DOMRADIO.DE: Geistliche und Bischöfe sind jetzt auch angegriffen worden. Der Weihbischof von Managua spricht von einer Kirche, die verfolgt wird. Warum diese Wut des Regimes gegen die katholische Kirche?
Klissenbauer: Die katholische Kirche hat sich sehr früh auf die Seite der Protestierenden gestellt. Sie hat gesagt, dass hier unschuldige Menschen, die ihr Recht auf freie Meinungsäußerung kundtun, angegriffen, verfolgt und gefoltert werden. Sie hat ihre Kirchen als Schutzräume für Verfolgte und verwundete Menschen angeboten und ist dabei selber in den Fokus der Regierung geraten.
DOMRADIO.DE: Daniel Ortega war 1979 am Sturz des damaligen Diktators Somoza beteiligt. Seine linke Guerilla hatte nach dem Sturz durchaus sozialpolitische Ziele. Was ist passiert, dass sich Ortega so gewandelt hat und jetzt mit Waffen gegen sein eigenes Volk vorgeht?
Klissenbauer: Dies war ein schleichender Prozess, wie man ihn leider in vielen Ländern auch beobachten kann. Es ist der Machterhalt, der zwingende Kampf um den Machterhalt und die Nicht-Bereitschaft, auf das Volk zu hören. Er nennt sich El Presidente del Pueblo (Präsident des Volkes, Anm. d. Red.), aber er vertritt einen großen Teil des Volkes nicht mehr, sondern baut seine Macht aus. Und dagegen protestieren viele Menschen.
DOMRADIO.DE: Ist denn jetzt irgendeine Lösung des Konflikts in Sicht. Könnte da noch jemand vermitteln?

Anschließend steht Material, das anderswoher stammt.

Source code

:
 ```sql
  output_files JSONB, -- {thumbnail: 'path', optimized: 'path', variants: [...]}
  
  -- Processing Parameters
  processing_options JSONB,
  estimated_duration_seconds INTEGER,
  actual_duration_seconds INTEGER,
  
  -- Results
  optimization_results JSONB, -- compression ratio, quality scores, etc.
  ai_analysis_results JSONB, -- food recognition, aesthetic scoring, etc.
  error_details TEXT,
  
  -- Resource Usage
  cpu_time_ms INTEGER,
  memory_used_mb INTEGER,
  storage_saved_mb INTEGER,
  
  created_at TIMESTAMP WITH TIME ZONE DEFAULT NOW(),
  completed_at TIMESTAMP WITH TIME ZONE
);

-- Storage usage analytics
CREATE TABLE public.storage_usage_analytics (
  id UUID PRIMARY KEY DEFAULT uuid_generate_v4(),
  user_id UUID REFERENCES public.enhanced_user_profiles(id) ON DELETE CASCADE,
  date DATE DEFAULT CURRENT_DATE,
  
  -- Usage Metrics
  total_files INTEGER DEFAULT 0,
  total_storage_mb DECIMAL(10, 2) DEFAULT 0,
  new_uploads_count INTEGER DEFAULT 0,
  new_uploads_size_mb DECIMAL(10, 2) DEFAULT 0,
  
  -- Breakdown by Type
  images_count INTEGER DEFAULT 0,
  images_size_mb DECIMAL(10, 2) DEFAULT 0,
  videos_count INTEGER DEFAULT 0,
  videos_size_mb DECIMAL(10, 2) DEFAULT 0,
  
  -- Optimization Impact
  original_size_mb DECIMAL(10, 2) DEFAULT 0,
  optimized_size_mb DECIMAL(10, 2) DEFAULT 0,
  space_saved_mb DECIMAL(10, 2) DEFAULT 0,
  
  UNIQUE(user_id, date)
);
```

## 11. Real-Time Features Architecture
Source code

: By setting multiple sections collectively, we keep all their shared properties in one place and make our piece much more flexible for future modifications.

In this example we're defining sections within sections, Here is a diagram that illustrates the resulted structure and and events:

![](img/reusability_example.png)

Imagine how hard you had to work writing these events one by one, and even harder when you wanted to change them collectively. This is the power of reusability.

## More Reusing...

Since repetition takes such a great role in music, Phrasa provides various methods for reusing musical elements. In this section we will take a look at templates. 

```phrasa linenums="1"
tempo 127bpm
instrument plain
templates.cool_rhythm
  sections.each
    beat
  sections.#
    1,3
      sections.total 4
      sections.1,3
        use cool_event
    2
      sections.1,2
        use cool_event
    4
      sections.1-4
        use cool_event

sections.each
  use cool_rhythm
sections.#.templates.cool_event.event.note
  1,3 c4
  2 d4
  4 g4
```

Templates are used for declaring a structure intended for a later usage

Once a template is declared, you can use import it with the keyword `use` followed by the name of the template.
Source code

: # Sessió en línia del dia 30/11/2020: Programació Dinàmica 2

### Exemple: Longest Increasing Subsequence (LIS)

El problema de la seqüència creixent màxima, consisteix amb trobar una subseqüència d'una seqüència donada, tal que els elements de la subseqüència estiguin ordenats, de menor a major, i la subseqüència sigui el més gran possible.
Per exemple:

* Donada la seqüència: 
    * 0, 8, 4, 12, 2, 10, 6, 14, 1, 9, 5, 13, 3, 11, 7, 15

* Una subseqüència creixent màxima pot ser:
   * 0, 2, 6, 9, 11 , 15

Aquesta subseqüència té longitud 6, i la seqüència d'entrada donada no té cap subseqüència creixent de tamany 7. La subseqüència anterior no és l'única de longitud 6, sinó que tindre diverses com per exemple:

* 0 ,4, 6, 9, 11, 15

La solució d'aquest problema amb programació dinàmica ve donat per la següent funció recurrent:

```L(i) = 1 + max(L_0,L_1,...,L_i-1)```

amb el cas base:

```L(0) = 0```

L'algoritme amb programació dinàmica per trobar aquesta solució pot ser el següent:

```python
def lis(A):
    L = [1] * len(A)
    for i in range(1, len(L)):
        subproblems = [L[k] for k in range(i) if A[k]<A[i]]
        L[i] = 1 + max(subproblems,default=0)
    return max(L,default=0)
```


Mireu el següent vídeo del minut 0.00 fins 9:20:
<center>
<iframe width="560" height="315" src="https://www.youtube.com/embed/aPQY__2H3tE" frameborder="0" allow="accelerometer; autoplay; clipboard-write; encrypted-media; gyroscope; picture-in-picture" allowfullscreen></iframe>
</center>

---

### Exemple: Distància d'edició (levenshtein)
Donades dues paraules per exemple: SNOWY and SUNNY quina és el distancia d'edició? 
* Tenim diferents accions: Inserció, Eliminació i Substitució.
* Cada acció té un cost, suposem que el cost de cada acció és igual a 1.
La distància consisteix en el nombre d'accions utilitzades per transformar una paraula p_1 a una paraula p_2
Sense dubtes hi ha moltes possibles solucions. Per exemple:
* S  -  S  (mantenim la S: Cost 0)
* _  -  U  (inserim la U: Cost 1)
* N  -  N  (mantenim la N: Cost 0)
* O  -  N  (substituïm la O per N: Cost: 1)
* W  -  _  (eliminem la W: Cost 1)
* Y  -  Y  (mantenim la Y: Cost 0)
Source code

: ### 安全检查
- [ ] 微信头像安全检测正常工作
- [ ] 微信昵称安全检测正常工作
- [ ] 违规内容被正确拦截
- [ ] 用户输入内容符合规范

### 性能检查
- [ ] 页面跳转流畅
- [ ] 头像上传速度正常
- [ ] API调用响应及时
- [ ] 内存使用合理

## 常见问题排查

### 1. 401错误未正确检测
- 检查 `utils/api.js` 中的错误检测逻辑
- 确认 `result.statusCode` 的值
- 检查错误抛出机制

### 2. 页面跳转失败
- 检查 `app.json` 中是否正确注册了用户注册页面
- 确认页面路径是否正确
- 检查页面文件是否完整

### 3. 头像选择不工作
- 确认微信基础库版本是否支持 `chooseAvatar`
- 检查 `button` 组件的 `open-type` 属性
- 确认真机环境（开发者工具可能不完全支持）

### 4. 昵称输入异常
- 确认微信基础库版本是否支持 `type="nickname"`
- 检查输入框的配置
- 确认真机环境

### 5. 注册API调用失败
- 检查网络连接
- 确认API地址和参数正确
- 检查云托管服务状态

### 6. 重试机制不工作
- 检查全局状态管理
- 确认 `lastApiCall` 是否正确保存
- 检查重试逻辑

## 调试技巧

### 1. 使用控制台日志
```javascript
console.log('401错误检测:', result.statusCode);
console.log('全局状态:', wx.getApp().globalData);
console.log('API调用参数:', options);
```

Klissenbauer: Die Kirche, die ja immer wieder zur Vermittlung aufgerufen hat oder auch eine Vermittlerrolle inne hatte, ruft nach wie vor zum Dialog auf und hält auch den Dialog für die einzige Möglichkeit - wie auch die internationale Gemeinschaft in ihren Bekundungen sagt. Ohne Dialog taucht das Land weiter in die Gewaltspirale ein. Es muss einen Dialog geben. Es wird auf Dialog gehofft, auf Vermittlung vielleicht auch aus dem Ausland. Da gibt es verschiedene Überlegungen und Ansätze. Aber alle hoffen, dass es nicht zum Bürgerkrieg in dem Land kommt, sondern dass eine Lösung im Gespräch gefunden wird.
Das Interview führte Hilde Regeniter.